[Start of section]

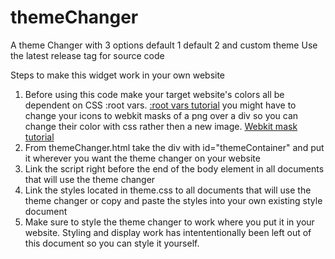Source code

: # themeChanger
A theme Changer with 3 options default 1 default 2 and custom theme
Use the latest release tag for source code

Steps to make this widget work in your own website
1.  Before using this code make your target website's colors all be dependent on CSS :root vars.
    [:root vars tutorial](https://www.w3schools.com/css/css3_variables.asp)
    you might have to change your icons to webkit masks of a png over a div so you can change their color with css rather then a new image.
    [Webkit mask tutorial](https://www.w3schools.com/cssref/css3_pr_mask-image.asp)
2.  From themeChanger.html take the div with id="themeContainer" and put it wherever you want the theme changer on your website
3.  Link the script right before the end of the body element in all documents that will use the theme changer
4.  Link the styles located in theme.css to all documents that will use the theme changer or copy and paste the styles into your own existing style document
5.  Make sure to style the theme changer to work where you put it in your website. 
    Styling and display work has intententionally been left out of this document so you can style it yourself.
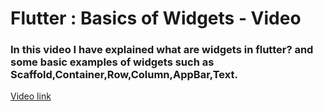 

# Flutter : Basics of Widgets - Video

### In this video I have explained what are widgets in flutter? and some basic examples of widgets such as Scaffold,Container,Row,Column,AppBar,Text.

[Video link](https://watch.screencastify.com/v/mfujngn15EVx8vOC96bI)
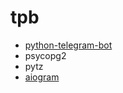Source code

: # tpb

* [python-telegram-bot](https://github.com/python-telegram-bot/python-telegram-bot) 
* psycopg2
* pytz
* [aiogram](https://github.com/aiogram/aiogram)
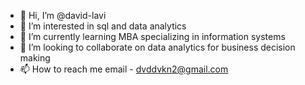 - 👋 Hi, I’m @david-lavi
- 👀 I’m interested in  sql and data analytics
- 🌱 I’m currently learning MBA specializing in information systems
- 💞️ I’m looking to collaborate on data analytics for business decision making
- 📫 How to reach me email - dvddvkn2@gmail.com

<!---
david-lavi/david-lavi is a ✨ special ✨ repository because its `README.md` (this file) appears on your GitHub profile.
You can click the Preview link to take a look at your changes.
--->
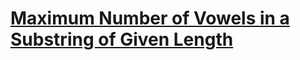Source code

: # [Maximum Number of Vowels in a Substring of Given Length](https://leetcode.com/problems/maximum-number-of-vowels-in-a-substring-of-given-length/description)
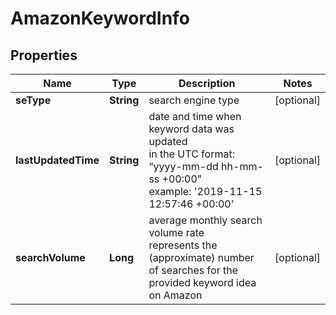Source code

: # AmazonKeywordInfo


## Properties

| Name | Type | Description | Notes |
|------------ | ------------- | ------------- | -------------|
**seType** | **String** | search engine type |[optional]|
**lastUpdatedTime** | **String** | date and time when keyword data was updated<br>in the UTC format: “yyyy-mm-dd hh-mm-ss +00:00”<br>example:    '2019-11-15 12:57:46 +00:00' |[optional]|
**searchVolume** | **Long** | average monthly search volume rate<br>represents the (approximate) number of searches for the provided keyword idea on Amazon |[optional]|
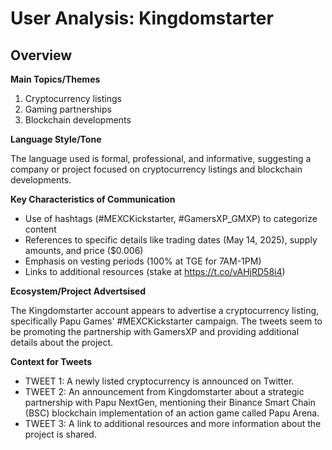 # User Analysis: Kingdomstarter

## Overview

**Main Topics/Themes**

1. Cryptocurrency listings
2. Gaming partnerships
3. Blockchain developments

**Language Style/Tone**

The language used is formal, professional, and informative, suggesting a company or project focused on cryptocurrency listings and blockchain developments.

**Key Characteristics of Communication**

* Use of hashtags (#MEXCKickstarter, #GamersXP_GMXP) to categorize content
* References to specific details like trading dates (May 14, 2025), supply amounts, and price ($0.006)
* Emphasis on vesting periods (100% at TGE for 7AM-1PM)
* Links to additional resources (stake at https://t.co/vAHjRD58i4)

**Ecosystem/Project Advertsised**

The Kingdomstarter account appears to advertise a cryptocurrency listing, specifically Papu Games' #MEXCKickstarter campaign. The tweets seem to be promoting the partnership with GamersXP and providing additional details about the project.

**Context for Tweets**

* TWEET 1: A newly listed cryptocurrency is announced on Twitter.
* TWEET 2: An announcement from Kingdomstarter about a strategic partnership with Papu NextGen, mentioning their Binance Smart Chain (BSC) blockchain implementation of an action game called Papu Arena.
* TWEET 3: A link to additional resources and more information about the project is shared.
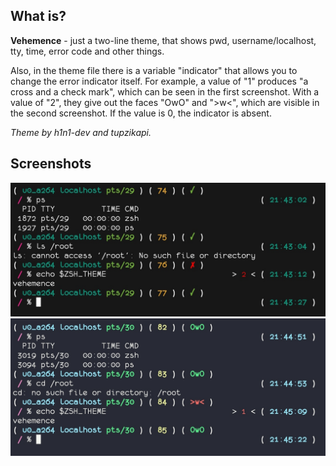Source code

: What is?
-----------
**Vehemence** - just a two-line theme, that shows
pwd, username/localhost, tty, time, error code and other things.

Also, in the theme file there is a variable "indicator" that allows you to change the error indicator itself. For example, a value of "1" produces "a cross and a check mark", which can be seen in the first screenshot. With a value of "2", they give out the faces "OwO" and ">w<", which are visible in the second screenshot. If the value is 0, the indicator is absent.



*Theme by h1n1-dev and tupzikapi.*

Screenshots
-----------
![](one.jpg)
![](two.jpg)
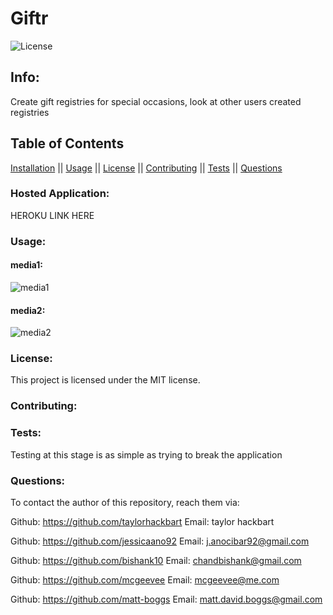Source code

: # Giftr
 ![License](https://img.shields.io/badge/license-MIT-blue.svg)

## Info: 
Create gift registries for special occasions, look at other users created registries

## Table of Contents 
 [Installation](#Installation) || [Usage](#Usage) || [License](#License) || [Contributing](#Contributing) || [Tests](#Tests) || [Questions](#Questions)

### Hosted Application:
HEROKU LINK HERE

### Usage:


#### media1:
![media1]()

#### media2:
![media2]()

### License:
 This project is licensed under the MIT license.

### Contributing:



### Tests:
Testing at this stage is as simple as trying to break the application

### Questions:
To contact the author of this repository, reach them via: 

Github: https://github.com/taylorhackbart
Email: taylor hackbart

Github: https://github.com/jessicaano92
Email: j.anocibar92@gmail.com

Github: https://github.com/bishank10
Email: chandbishank@gmail.com

Github: https://github.com/mcgeevee
Email: mcgeevee@me.com

Github: https://github.com/matt-boggs
Email: matt.david.boggs@gmail.com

[End of section]

> Work to complete
Return only the lines between the one holding "A theme Changer" and the one holding "CSS :root vars.", inclusive, exactly as they appear above.

> Solution below
A theme Changer with 3 options default 1 default 2 and custom theme
Use the latest release tag for source code

Steps to make this widget work in your own website
1.  Before using this code make your target website's colors all be dependent on CSS :root vars.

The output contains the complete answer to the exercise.